Ela teria regressado ao vale há três meses.
Por
que é que, da Al Qaeda ao ISIS aos terroristas, no Jammu e Caxemira, todas as
conexões acabam na Grã-Bretanha? Mais importante: por que essas pistas não são
seguidas por Agências de Inteligência Indianas? Surpreendentemente, mesmo as
contribuições da inteligência, sobre as quais tão ativamente agimos, também são
fornecidas pelos mesmos países. Como poderíamos formular uma estratégia para
orientar nossas agências de segurança a combater uma ameaça que podemos optar
por ignorar ou nem mesmo procurar entender?
Como
é o caso com qualquer grupo terrorista, muitos destes grupos são controlados
não só pelos Estados que patrocinam o terrorismo, mas também pelas Nações que
patrocinam os Estados que patrocinam o terrorismo. Assim, embora todas as
evidencias eventualmente levem à fronteira ocidental do norte da Índia, nós não
tentamos descobrir quem instiga esses grupos, suas ações, seu modo de agir, e
nem mesmo verificamos o registro de ocorrências anterior que nos guiaria a
fazer o que um terceiro país soberano neutro deveria fazer. Nós totalmente
ignoramos esse ângulo e até mesmo a mais rudimentar das investigações forenses
em nossa abordagem das explosões do trem de Mumbai (uma sequela de bombardeios
do trem espanhol e o início dos ataques de Mumbai em 26/11) [18].
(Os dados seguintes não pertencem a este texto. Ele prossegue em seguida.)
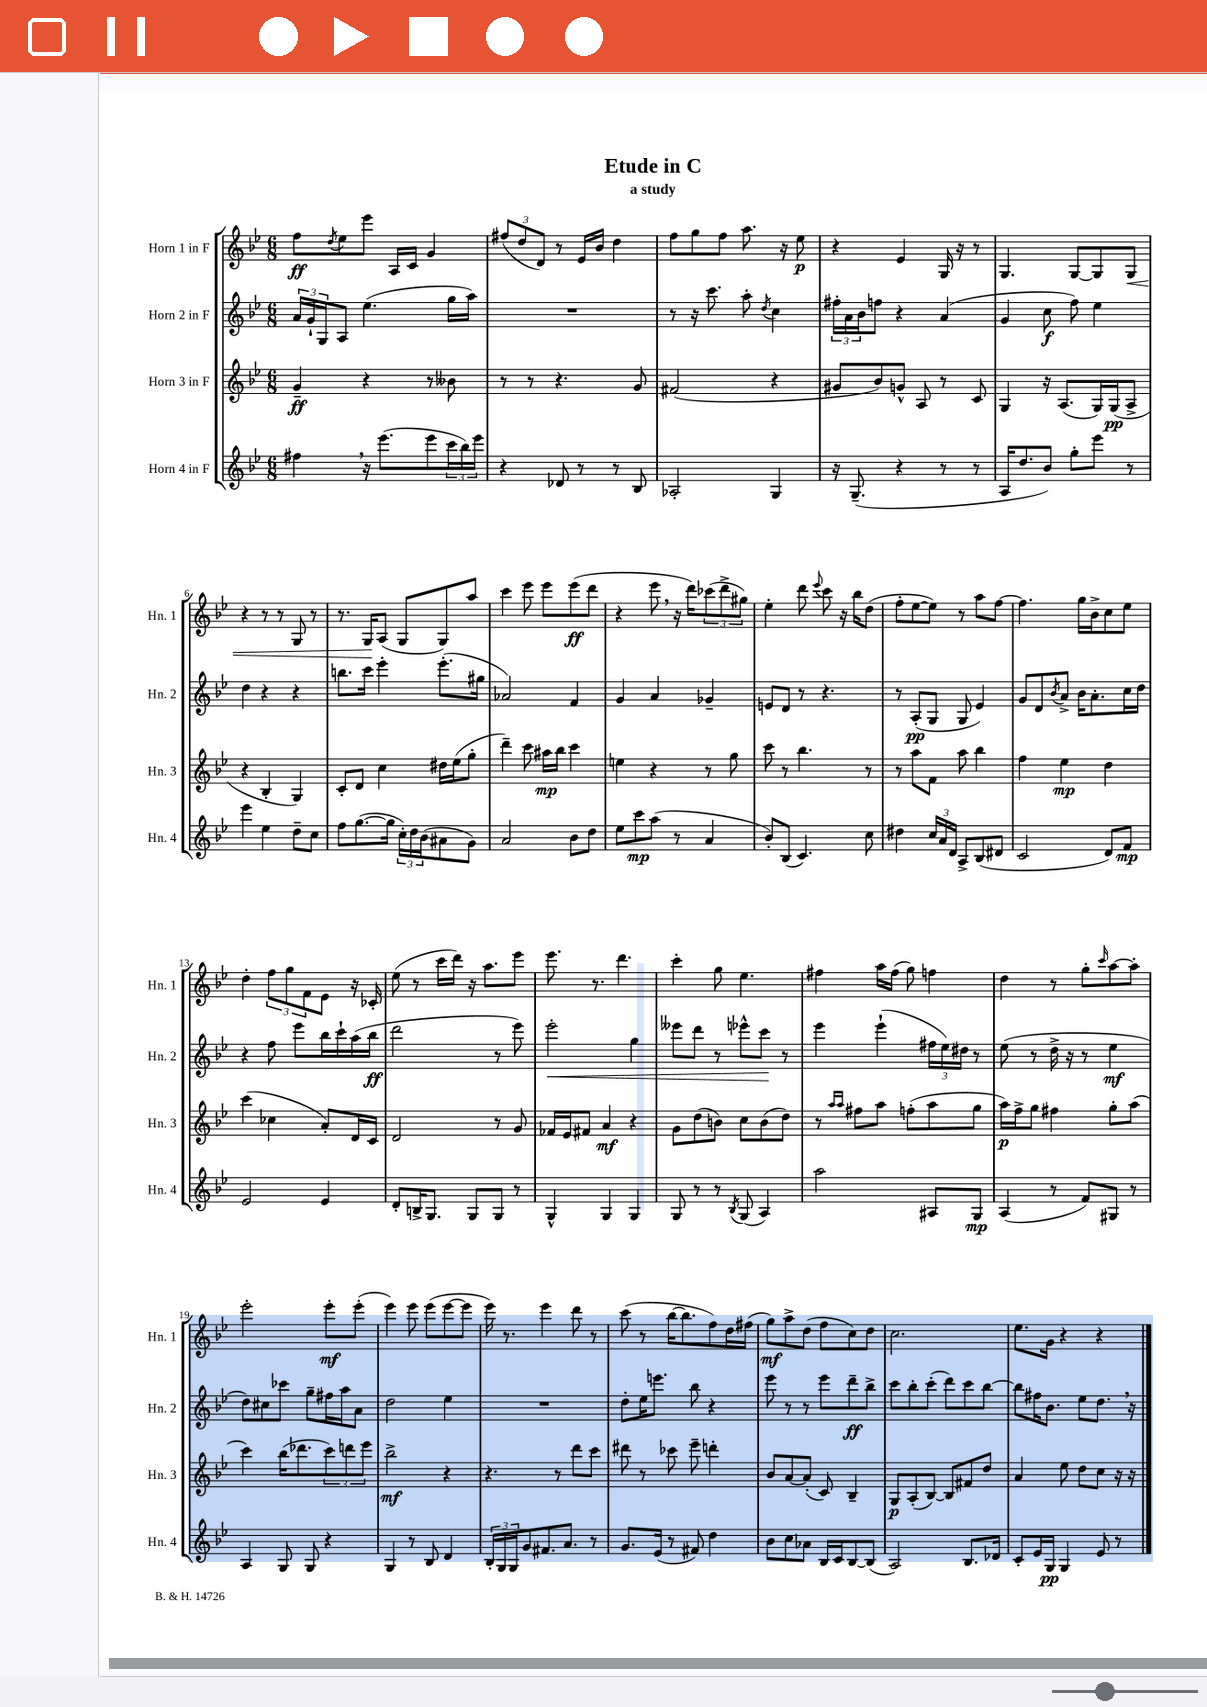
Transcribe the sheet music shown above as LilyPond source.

\header { title = "Etude in C" subtitle = "a study" }
<<
\new StaffGroup <<
\new Staff = "s0" \with { instrumentName = "Horn 1 in F" shortInstrumentName = "Hn. 1" } {
    \clef treble \key bes \major \numericTimeSignature \time 6/8
    f''8\ff \acciaccatura { d''8 } ees''8 ees'''8 a16 c'16 g'4 |
    \tuplet 3/2 { fis''8( d''8 d'8) } r8 ees'16 bes'16 d''4 |
    f''8 g''8 f''8 a''8. r16 ees''8\p |
    r4 ees'4 g16 r16 r8 |
    g4. g8~ g8 g8\< |
    r4 r8 r8 g8 r8 |
    r8. g16\! a8( g8 g8) a''8 |
    c'''4 ees'''8 ees'''8 ees'''8\ff( d'''8 |
    r4 ees'''8 \breathe r16 d'''16) \tuplet 3/2 { ces'''8( d'''8-> gis''8) } |
    ees''4-. d'''8 \appoggiatura { ees'''8 } c'''8 r16 bes''16 d''8( |
    f''8-. ees''8~ ees''8) r8 a''8 f''8~ |
    f''4. g''16 bes'16-> c''8 ees''8 |
    d''4-. \tuplet 3/2 { f''8 g''8 f'8 } ees'8 r16 ces'16-. |
    ees''8( r8 c'''16 d'''16) r16 a''8. ees'''8 |
    ees'''8. r8. d'''4. |
    c'''4-. g''8 ees''4. |
    fis''4 a''16 fis''16( g''8) f''4 |
    d''4 r8 g''8-. \grace { c'''16 } a''8~ a''8-. |
    ees'''2-. ees'''8-.\mf ees'''8-.( |
    ees'''4) ees'''8 ees'''8( ees'''8~ ees'''8 |
    ees'''16) r8. ees'''4 d'''8 r8 |
    c'''8( r8 bes''16~ bes''8. f''8) d''16 fis''16( |
    g''8\mf) a''8-> d''8( f''8 c''8) d''8 |
    c''2. |
    ees''8. g'16 r4 r4 \bar "|." |
}
\new Staff = "s1" \with { instrumentName = "Horn 2 in F" shortInstrumentName = "Hn. 2" } {
    \clef treble \key bes \major \numericTimeSignature \time 6/8
    \tuplet 3/2 { a'16 g'16-! g16 } a8 ees''4.( g''16 a''16) |
    R2. |
    r8 r16 c'''8. a''8-. \acciaccatura { d''8 } c''4 |
    \tuplet 3/2 { fis''16-. a'16 bes'16 } f''8 r4 a'4( |
    g'4 c''8\f f''8) ees''4 |
    d''4 r4 r4 |
    b''8. c'''16 ees'''4-. ees'''8.-.( gis''16 |
    aes'2) f'4 |
    g'4 a'4 ges'4-- |
    e'8 d'8 r8 r4. |
    r8 a8-.\pp( g8 g8 ees'4) |
    g'8 d'8 \acciaccatura { bes'8 } a'8-> bes'16 a'8.-. c''16 d''16 |
    r4 f''8 ees'''8 bes''16 c'''16-! a''16( bes''16\ff |
    d'''2 r8 ees'''8) |
    ees'''2-.\< g''4 |
    eeses'''8 d'''8 r8 ees'''8-^ c'''8\! r8 |
    ees'''4 ees'''4-!( \tuplet 3/2 { fis''16 ees''16) dis''16 } r8 |
    ees''8( r8 d''16-> r16 r8 ees''4\mf |
    d''8) cis''8 ces'''8 g''8-- fis''16 a''16 a'8 |
    d''2 ees''4 |
    R2. |
    d''8-. ees''16 e'''8. bes''8 r4 |
    ees'''8 r8 r8 ees'''8 d'''8--\ff bes''8-> |
    c'''8 bes''8-. c'''8-.( d'''8) c'''8 bes''8~ |
    bes''8 fis''16 bes'8. ees''8 d''8. \breathe r16 \bar "|." |
}
\new Staff = "s2" \with { instrumentName = "Horn 3 in F" shortInstrumentName = "Hn. 3" } {
    \clef treble \key bes \major \numericTimeSignature \time 6/8
    g'4--\ff r4 r8 beses'8 |
    r8 r8 r4. g'8 |
    fis'2( r4 |
    gis'8 bes'8) g'8-^ a8 r8 c'8 |
    g4 r16 a8.( g16) g16\pp( a8-> |
    r4 bes4-. g4) |
    c'8-. d'8 c''4 dis''16 ees''16( g''8-. |
    d'''4--) c'''8 ais''16\mp bes''16 c'''4 |
    e''4 r4 r8 g''8 |
    c'''8 r8 bes''4. r8 |
    r8 a''8 f'8 a''8 bes''4 |
    f''4 ees''4\mp d''4 |
    c'''4( ces''4 a'8-.) d'16 c'16 |
    d'2 r8 g'8 |
    fes'16 ees'16 fis'8 a'4\mf r4 |
    g'8 d''8( b'8) c''8 b'8( d''8) |
    r8 \grace { a''16 a''16 } fis''8 a''8 f''8-.( a''8 g''8 |
    a''16\p) f''16-> g''8 fis''4 g''8-. a''8( |
    c'''4) bes''16( des'''8. \tuplet 3/2 { c'''8) d'''8 ees'''8 } |
    bes''2->\mf r4 |
    r4. r8 d'''8 c'''8 |
    dis'''8 r8 ces'''8 ees'''8-- d'''4-. |
    bes'8 a'8~ a'8-.( c'8) bes4-- |
    g8\p a8-.( bes8~) bes8 fis'8 d''8 |
    a'4 ees''8 d''8 c''8 r16 r16 \bar "|." |
}
\new Staff = "s3" \with { instrumentName = "Horn 4 in F" shortInstrumentName = "Hn. 4" } {
    \clef treble \key bes \major \numericTimeSignature \time 6/8
    fis''4 \breathe r16 ees'''8.( ees'''8 \tuplet 3/2 { c'''16 bes''16) ees'''16 } |
    r4 des'8 r8 r8 bes8 |
    aes2-. g4 |
    r16 g8.--( r4 r8 r8 |
    a16 d''8. bes'8) g''8-. ees'''8 r8 |
    ees'''4 ees''4 d''8-- c''8 |
    f''8 g''8.~( g''16 \tuplet 3/2 { c''16-.) d''16 bes'16( } ais'8 g'8) |
    a'2 bes'8 d''8 |
    ees''8 c'''8\mp a''8( r8 a'4 |
    bes'8-.) bes8( c'4.) c''8 |
    dis''4 \tuplet 3/2 { c''16 a'16 d'16 } a8-> bes8( dis'8 |
    c'2 d'8) f'8\mp |
    ees'2 ees'4 |
    d'8-. b16-> g8. g8 g8 r8 |
    g4-^ g4 g4 |
    g8 r8 r8 \acciaccatura { bes8 } g8( a4) |
    a''2 ais8 g8\mp |
    a4( r8 f'8) gis8 r8 |
    a4 g8 g8 r4 |
    g4 r8 bes8 d'4 |
    \tuplet 3/2 { bes16-. g16 g16 } g'8 fis'8. a'8. r8 |
    g'8. ees'16( r8 fis'8) d''4 |
    bes'8 c''8 aes'8 bes16 c'16 bes8~ bes8( |
    a2) bes8. des'16 |
    c'8-. ees'16 g16\pp g4 ees'8 r8 \bar "|." |
}
>>
>>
Esperamos que se iniciem investigações nessa nova direção.
Nos
últimos anos do regime de Reagan, uma nomenclatura preferencial, adequada para
os interesses dos EUA, tornou-se padronizada para o Terceiro Mundo. No caso das
Nações a terem que retroceder (por exemplo, Nicarágua), os governos foram
chamados terroristas e os insurgentes foram rotulados democráticos. No caso dos
países a serem apoiados contra insurgências ‘comunistas’ (por exemplo, El
Salvador e Filipinas), foram chamados de governos democráticos e os insurgentes
foram rotulados de terroristas (do livro Reversão, por Thomas Bodenheimer e Robert Gould).
Um
fenômeno recente, que surgiu após a dissolução da era soviética, é que, se
houver mais de um jogador geopolítico envolvido em qualquer nação alvo, por
exemplo Nigéria ou Indonésia ou Índia, então a guerra territorial entre os
jogadores da geopolítica estende-se para o país alvo. Tal como ocorreu no caso
das Empresas da Índia do Leste [East India Companies]: quando seus países
controladores (Inglaterra, França, Holanda, etc.) foram para a guerra na
Europa, seus representantes nas colônias africanas e indiana também foram para
a guerra. Assim, sempre que um jogador geopolítico sente que seu território
está sendo violado em qualquer um dos países alvo, eles não hesitam em eliminar
os outros jogadores ou seus apoiantes nesses países.
Dependendo
do ‘espaço da preocupação’, essas operações de sabotagem são chamadas por
vários nomes e muitos governos adotam diferentes ações preventivas a fim de
impedi-las. Infelizmente, na Índia, não há nenhum estudo abrangente de
terrorismo sob a perspectiva acima. Nossa determinação excessiva e foco no
terrorismo islâmico ou jihad, entretanto, serve nossas necessidades emocionais,
constituindo-se apenas de menos de um quarto dos atos terroristas perpetrados
em solo da Índia há mais de três décadas. Subversão, sabotagem, assassinatos,
raptos, atentados contra diversas instalações, bombardeios de alvos simbólicos,
embora feitos por todos os grupos terroristas, são vistos apenas por aqueles
confinados e preocupados com terrorismo jihadista, o que faz ineficaz nossa
resposta ao terrorismo em geral e sua prevalência na Índia.
Notas
[3]
“Linha vermelha e linha
de rato”, Seymour M. Hersh, Traduçao : Coletivo de tradutores Vila Vudu,
London Review of Books, Rede Voltaire, 14 de Abril de 2014.
[18]
“Globalized
Terror In A Liberalized World”, Great Game India, July 1, 2015.